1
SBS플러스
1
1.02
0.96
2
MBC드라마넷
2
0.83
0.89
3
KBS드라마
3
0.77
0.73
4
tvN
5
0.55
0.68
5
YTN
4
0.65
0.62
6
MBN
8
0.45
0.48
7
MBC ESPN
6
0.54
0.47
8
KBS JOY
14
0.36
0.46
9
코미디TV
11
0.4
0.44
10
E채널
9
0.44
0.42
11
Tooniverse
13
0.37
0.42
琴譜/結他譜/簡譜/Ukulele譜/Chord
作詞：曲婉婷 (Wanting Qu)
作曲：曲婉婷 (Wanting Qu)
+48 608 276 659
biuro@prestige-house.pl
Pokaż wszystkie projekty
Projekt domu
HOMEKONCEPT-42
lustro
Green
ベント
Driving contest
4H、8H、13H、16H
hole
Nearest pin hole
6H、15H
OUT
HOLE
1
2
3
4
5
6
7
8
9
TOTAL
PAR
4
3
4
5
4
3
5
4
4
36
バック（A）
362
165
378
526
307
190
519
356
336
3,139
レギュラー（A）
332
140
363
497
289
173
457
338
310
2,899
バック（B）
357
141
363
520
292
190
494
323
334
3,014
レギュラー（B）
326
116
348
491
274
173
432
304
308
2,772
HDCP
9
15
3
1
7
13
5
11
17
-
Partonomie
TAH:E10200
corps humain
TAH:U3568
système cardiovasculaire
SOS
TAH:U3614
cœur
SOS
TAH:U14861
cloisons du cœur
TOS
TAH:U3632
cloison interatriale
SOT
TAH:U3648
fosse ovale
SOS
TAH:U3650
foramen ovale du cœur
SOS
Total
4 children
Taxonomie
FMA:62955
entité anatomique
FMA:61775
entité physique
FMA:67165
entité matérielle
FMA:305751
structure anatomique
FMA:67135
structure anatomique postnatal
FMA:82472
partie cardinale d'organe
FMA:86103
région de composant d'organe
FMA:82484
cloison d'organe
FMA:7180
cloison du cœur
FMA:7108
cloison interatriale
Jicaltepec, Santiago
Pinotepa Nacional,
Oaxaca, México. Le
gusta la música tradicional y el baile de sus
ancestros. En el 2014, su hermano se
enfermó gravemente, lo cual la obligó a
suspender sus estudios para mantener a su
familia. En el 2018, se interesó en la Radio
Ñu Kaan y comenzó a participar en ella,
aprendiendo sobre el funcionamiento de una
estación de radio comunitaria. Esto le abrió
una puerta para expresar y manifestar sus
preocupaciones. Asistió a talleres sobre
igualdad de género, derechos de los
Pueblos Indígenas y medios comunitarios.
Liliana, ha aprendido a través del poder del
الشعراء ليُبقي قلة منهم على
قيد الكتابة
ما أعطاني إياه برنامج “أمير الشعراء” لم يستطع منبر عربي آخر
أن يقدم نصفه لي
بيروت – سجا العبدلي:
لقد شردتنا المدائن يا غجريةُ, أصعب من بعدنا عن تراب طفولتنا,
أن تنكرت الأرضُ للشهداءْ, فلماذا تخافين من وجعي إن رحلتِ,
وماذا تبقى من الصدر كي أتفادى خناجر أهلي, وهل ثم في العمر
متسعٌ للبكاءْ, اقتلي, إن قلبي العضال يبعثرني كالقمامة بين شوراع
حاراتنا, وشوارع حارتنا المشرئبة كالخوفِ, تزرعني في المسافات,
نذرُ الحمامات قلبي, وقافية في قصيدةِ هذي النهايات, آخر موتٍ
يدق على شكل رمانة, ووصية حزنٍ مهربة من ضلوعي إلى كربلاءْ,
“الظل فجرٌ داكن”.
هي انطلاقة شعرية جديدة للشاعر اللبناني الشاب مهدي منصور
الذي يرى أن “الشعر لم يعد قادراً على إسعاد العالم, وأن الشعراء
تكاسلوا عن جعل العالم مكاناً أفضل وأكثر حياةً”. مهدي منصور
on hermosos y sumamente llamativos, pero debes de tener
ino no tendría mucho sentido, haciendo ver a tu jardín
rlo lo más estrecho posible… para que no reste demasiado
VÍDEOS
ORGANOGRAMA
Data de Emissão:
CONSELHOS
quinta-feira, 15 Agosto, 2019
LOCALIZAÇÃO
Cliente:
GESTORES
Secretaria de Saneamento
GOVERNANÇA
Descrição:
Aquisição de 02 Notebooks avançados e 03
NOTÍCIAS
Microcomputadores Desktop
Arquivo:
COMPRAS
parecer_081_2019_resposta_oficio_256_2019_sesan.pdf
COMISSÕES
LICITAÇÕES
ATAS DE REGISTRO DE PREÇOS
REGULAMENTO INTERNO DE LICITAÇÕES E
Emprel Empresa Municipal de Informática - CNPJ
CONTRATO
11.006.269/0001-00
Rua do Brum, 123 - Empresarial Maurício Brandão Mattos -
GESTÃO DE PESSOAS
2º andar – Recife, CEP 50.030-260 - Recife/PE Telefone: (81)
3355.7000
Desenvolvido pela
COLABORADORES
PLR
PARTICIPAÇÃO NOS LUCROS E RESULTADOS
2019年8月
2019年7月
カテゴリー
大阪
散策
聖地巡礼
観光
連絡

####################

Exercise description: Set down the whole listing exactly.

Solution to this exercise:
1
SBS플러스
1
1.02
0.96
2
MBC드라마넷
2
0.83
0.89
3
KBS드라마
3
0.77
0.73
4
tvN
5
0.55
0.68
5
YTN
4
0.65
0.62
6
MBN
8
0.45
0.48
7
MBC ESPN
6
0.54
0.47
8
KBS JOY
14
0.36
0.46
9
코미디TV
11
0.4
0.44
10
E채널
9
0.44
0.42
11
Tooniverse
13
0.37
0.42
琴譜/結他譜/簡譜/Ukulele譜/Chord
作詞：曲婉婷 (Wanting Qu)
作曲：曲婉婷 (Wanting Qu)
+48 608 276 659
biuro@prestige-house.pl
Pokaż wszystkie projekty
Projekt domu
HOMEKONCEPT-42
lustro
Green
ベント
Driving contest
4H、8H、13H、16H
hole
Nearest pin hole
6H、15H
OUT
HOLE
1
2
3
4
5
6
7
8
9
TOTAL
PAR
4
3
4
5
4
3
5
4
4
36
バック（A）
362
165
378
526
307
190
519
356
336
3,139
レギュラー（A）
332
140
363
497
289
173
457
338
310
2,899
バック（B）
357
141
363
520
292
190
494
323
334
3,014
レギュラー（B）
326
116
348
491
274
173
432
304
308
2,772
HDCP
9
15
3
1
7
13
5
11
17
-
Partonomie
TAH:E10200
corps humain
TAH:U3568
système cardiovasculaire
SOS
TAH:U3614
cœur
SOS
TAH:U14861
cloisons du cœur
TOS
TAH:U3632
cloison interatriale
SOT
TAH:U3648
fosse ovale
SOS
TAH:U3650
foramen ovale du cœur
SOS
Total
4 children
Taxonomie
FMA:62955
entité anatomique
FMA:61775
entité physique
FMA:67165
entité matérielle
FMA:305751
structure anatomique
FMA:67135
structure anatomique postnatal
FMA:82472
partie cardinale d'organe
FMA:86103
région de composant d'organe
FMA:82484
cloison d'organe
FMA:7180
cloison du cœur
FMA:7108
cloison interatriale
Jicaltepec, Santiago
Pinotepa Nacional,
Oaxaca, México. Le
gusta la música tradicional y el baile de sus
ancestros. En el 2014, su hermano se
enfermó gravemente, lo cual la obligó a
suspender sus estudios para mantener a su
familia. En el 2018, se interesó en la Radio
Ñu Kaan y comenzó a participar en ella,
aprendiendo sobre el funcionamiento de una
estación de radio comunitaria. Esto le abrió
una puerta para expresar y manifestar sus
preocupaciones. Asistió a talleres sobre
igualdad de género, derechos de los
Pueblos Indígenas y medios comunitarios.
Liliana, ha aprendido a través del poder del
الشعراء ليُبقي قلة منهم على
قيد الكتابة
ما أعطاني إياه برنامج “أمير الشعراء” لم يستطع منبر عربي آخر
أن يقدم نصفه لي
بيروت – سجا العبدلي:
لقد شردتنا المدائن يا غجريةُ, أصعب من بعدنا عن تراب طفولتنا,
أن تنكرت الأرضُ للشهداءْ, فلماذا تخافين من وجعي إن رحلتِ,
وماذا تبقى من الصدر كي أتفادى خناجر أهلي, وهل ثم في العمر
متسعٌ للبكاءْ, اقتلي, إن قلبي العضال يبعثرني كالقمامة بين شوراع
حاراتنا, وشوارع حارتنا المشرئبة كالخوفِ, تزرعني في المسافات,
نذرُ الحمامات قلبي, وقافية في قصيدةِ هذي النهايات, آخر موتٍ
يدق على شكل رمانة, ووصية حزنٍ مهربة من ضلوعي إلى كربلاءْ,
“الظل فجرٌ داكن”.
هي انطلاقة شعرية جديدة للشاعر اللبناني الشاب مهدي منصور
الذي يرى أن “الشعر لم يعد قادراً على إسعاد العالم, وأن الشعراء
تكاسلوا عن جعل العالم مكاناً أفضل وأكثر حياةً”. مهدي منصور
on hermosos y sumamente llamativos, pero debes de tener
ino no tendría mucho sentido, haciendo ver a tu jardín
rlo lo más estrecho posible… para que no reste demasiado
VÍDEOS
ORGANOGRAMA
Data de Emissão:
CONSELHOS
quinta-feira, 15 Agosto, 2019
LOCALIZAÇÃO
Cliente:
GESTORES
Secretaria de Saneamento
GOVERNANÇA
Descrição:
Aquisição de 02 Notebooks avançados e 03
NOTÍCIAS
Microcomputadores Desktop
Arquivo:
COMPRAS
parecer_081_2019_resposta_oficio_256_2019_sesan.pdf
COMISSÕES
LICITAÇÕES
ATAS DE REGISTRO DE PREÇOS
REGULAMENTO INTERNO DE LICITAÇÕES E
Emprel Empresa Municipal de Informática - CNPJ
CONTRATO
11.006.269/0001-00
Rua do Brum, 123 - Empresarial Maurício Brandão Mattos -
GESTÃO DE PESSOAS
2º andar – Recife, CEP 50.030-260 - Recife/PE Telefone: (81)
3355.7000
Desenvolvido pela
COLABORADORES
PLR
PARTICIPAÇÃO NOS LUCROS E RESULTADOS
2019年8月
2019年7月
カテゴリー
大阪
散策
聖地巡礼
観光
連絡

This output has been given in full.